Friday, April 18, 2014

KLEM FM

Fifty years ago today, The Kinks recorded their second flop in row, "You Still Want Me," a song written by Ray Davies:


The song sounds indistinguishable from many of The Beatles wannabes at that time. Faced with losing their recording contract if they didn't produce a hit sooner rather than later, the band persevered. Guitarist Dave Davies (younger brother of Ray) never lost hope:
We were too energized to worry about that. We knew that we were going to make it. 
Davies went on to invent another guitar sound that changed rock when the band recorded "You Really Got Me" in two takes later that summer.


Wild and crazy guitar solo by Dave Davies at 1 min 12 secs.

7 comments:

chickelit said...

Notice how drummer Mick Avory plays using a style you don't see much anymore: the so-called "traditional grip" -- left hand underhand, right hand overhand. That is really old school and came from the jazz tradition and before that marching bands where it was more comfortable to play that way with the drum slung to one side.

Drum & Bugle Corps and other marching bands still play that way.

bagoh20 said...

I know it's real, but it looks like they were wearing wigs - outrageous, over the top, unconvincing wigs.

bagoh20 said...

And that first song really does suck, but that second one - the cover of the Van Halen Classic - is much better.

Chip Ahoy said...

The second one really gets me.

I have to go to sleep.
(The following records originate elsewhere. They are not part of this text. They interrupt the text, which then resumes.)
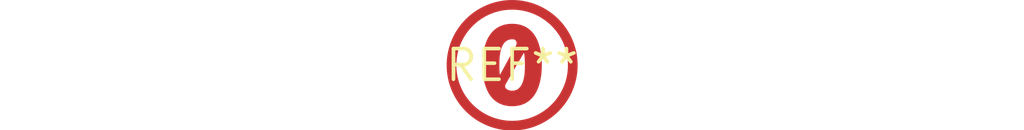
<source format=kicad_pcb>
(kicad_pcb (version 20240108) (generator pcbnew)

  (general
    (thickness 1.6)
  )

  (paper "A4")
  (layers
    (0 "F.Cu" signal)
    (31 "B.Cu" signal)
    (32 "B.Adhes" user "B.Adhesive")
    (33 "F.Adhes" user "F.Adhesive")
    (34 "B.Paste" user)
    (35 "F.Paste" user)
    (36 "B.SilkS" user "B.Silkscreen")
    (37 "F.SilkS" user "F.Silkscreen")
    (38 "B.Mask" user)
    (39 "F.Mask" user)
    (40 "Dwgs.User" user "User.Drawings")
    (41 "Cmts.User" user "User.Comments")
    (42 "Eco1.User" user "User.Eco1")
    (43 "Eco2.User" user "User.Eco2")
    (44 "Edge.Cuts" user)
    (45 "Margin" user)
    (46 "B.CrtYd" user "B.Courtyard")
    (47 "F.CrtYd" user "F.Courtyard")
    (48 "B.Fab" user)
    (49 "F.Fab" user)
    (50 "User.1" user)
    (51 "User.2" user)
    (52 "User.3" user)
    (53 "User.4" user)
    (54 "User.5" user)
    (55 "User.6" user)
    (56 "User.7" user)
    (57 "User.8" user)
    (58 "User.9" user)
  )

  (setup
    (pad_to_mask_clearance 0)
    (pcbplotparams
      (layerselection 0x00010fc_ffffffff)
      (plot_on_all_layers_selection 0x0000000_00000000)
      (disableapertmacros false)
      (usegerberextensions false)
      (usegerberattributes false)
      (usegerberadvancedattributes false)
      (creategerberjobfile false)
      (dashed_line_dash_ratio 12.000000)
      (dashed_line_gap_ratio 3.000000)
      (svgprecision 4)
      (plotframeref false)
      (viasonmask false)
      (mode 1)
      (useauxorigin false)
      (hpglpennumber 1)
      (hpglpenspeed 20)
      (hpglpendiameter 15.000000)
      (dxfpolygonmode false)
      (dxfimperialunits false)
      (dxfusepcbnewfont false)
      (psnegative false)
      (psa4output false)
      (plotreference false)
      (plotvalue false)
      (plotinvisibletext false)
      (sketchpadsonfab false)
      (subtractmaskfromsilk false)
      (outputformat 1)
      (mirror false)
      (drillshape 1)
      (scaleselection 1)
      (outputdirectory "")
    )
  )

  (net 0 "")

  (footprint "Symbol_CC-PublicDomain_CopperTop_Small" (layer "F.Cu") (at 0 0))

)

</source>
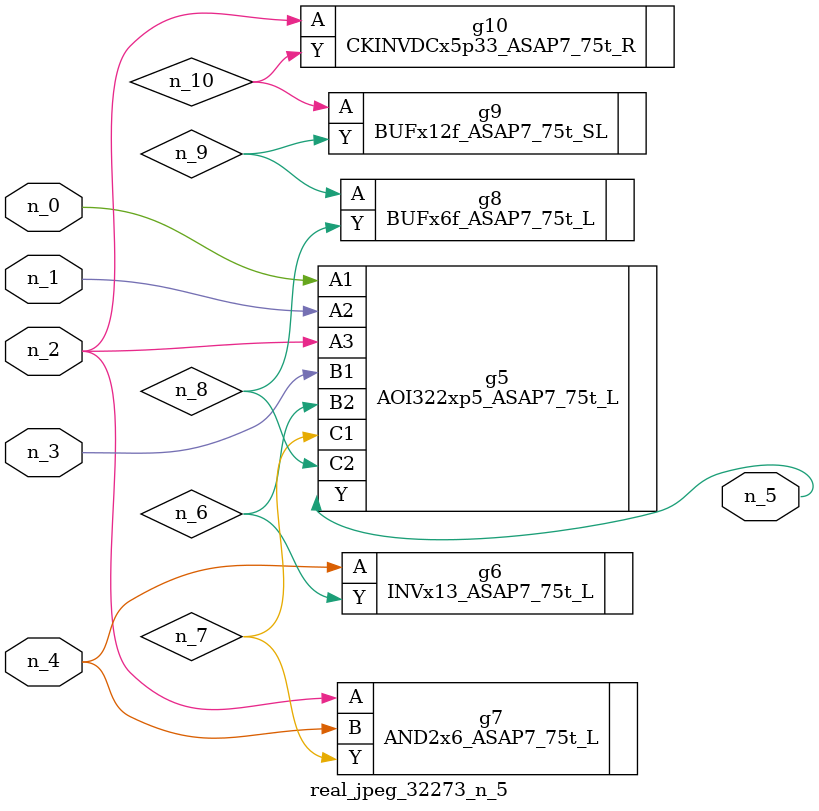
<source format=v>
module real_jpeg_32273_n_5 (n_4, n_0, n_1, n_2, n_3, n_5);

input n_4;
input n_0;
input n_1;
input n_2;
input n_3;

output n_5;

wire n_8;
wire n_6;
wire n_7;
wire n_10;
wire n_9;

AOI322xp5_ASAP7_75t_L g5 ( 
.A1(n_0),
.A2(n_1),
.A3(n_2),
.B1(n_3),
.B2(n_6),
.C1(n_7),
.C2(n_8),
.Y(n_5)
);

AND2x6_ASAP7_75t_L g7 ( 
.A(n_2),
.B(n_4),
.Y(n_7)
);

CKINVDCx5p33_ASAP7_75t_R g10 ( 
.A(n_2),
.Y(n_10)
);

INVx13_ASAP7_75t_L g6 ( 
.A(n_4),
.Y(n_6)
);

BUFx6f_ASAP7_75t_L g8 ( 
.A(n_9),
.Y(n_8)
);

BUFx12f_ASAP7_75t_SL g9 ( 
.A(n_10),
.Y(n_9)
);


endmodule
</source>
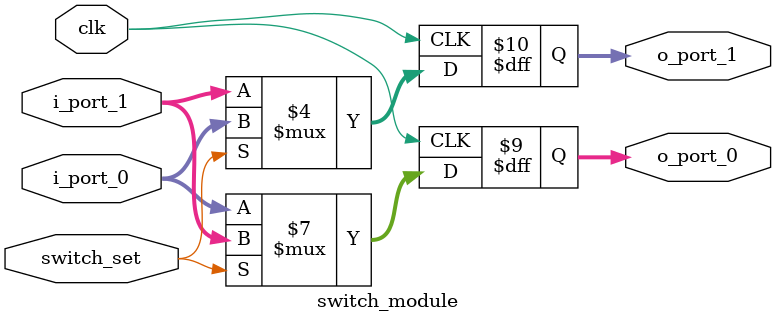
<source format=sv>
module switch_module(
    input logic [3:0]i_port_0,
    input logic [3:0]i_port_1,
    input logic clk,
    input logic switch_set,
    output logic [3:0]o_port_0,
    output logic [3:0]o_port_1
);

always_ff@(posedge clk)
begin
    if(!switch_set)//bar
    begin
        o_port_0 <= i_port_0;
        o_port_1 <= i_port_1;        
    end
    else begin
        o_port_0 <= i_port_1;
        o_port_1 <= i_port_0;
    end
end

endmodule
</source>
My head is being squeezed like a vice and my eyes stabbed, and it hurts like h-e-double icepicks.

when I wake up it will be gone zzzzzzzzz

deborah said...

Sorry you were feeling so miserable last night, Chip.

Yeah. The first song isn't that bad. Seems like it would have been in the top 50 or something.

lol bago, I thought chick wrote that, so when I watched I thought, wow they do look like wigs. It must be genetics.

ndspinelli said...

The Kinks were always one of my favs. They never got the level of fame they deserved.

chickelit said...

They never got the level of fame they deserved.

Part of that was bad publicity and banishment in their prime. From the Wiki:

Following a mid-[1965] tour of the United States, the American Federation of Musicians refused permits for the group to appear in concerts there for the next four years, effectively cutting off The Kinks from the main market for rock music at the height of the British Invasion.[1][32] Although neither The Kinks nor the union gave a specific reason for the ban, at the time it was widely attributed to their rowdy on-stage behaviour.[32] link

The footnote cites at the Wiki link don't really shed light on what led to such a drastic decision. Certainly, millions of dollars were at stake. I'm surprised nobody ever litigated this.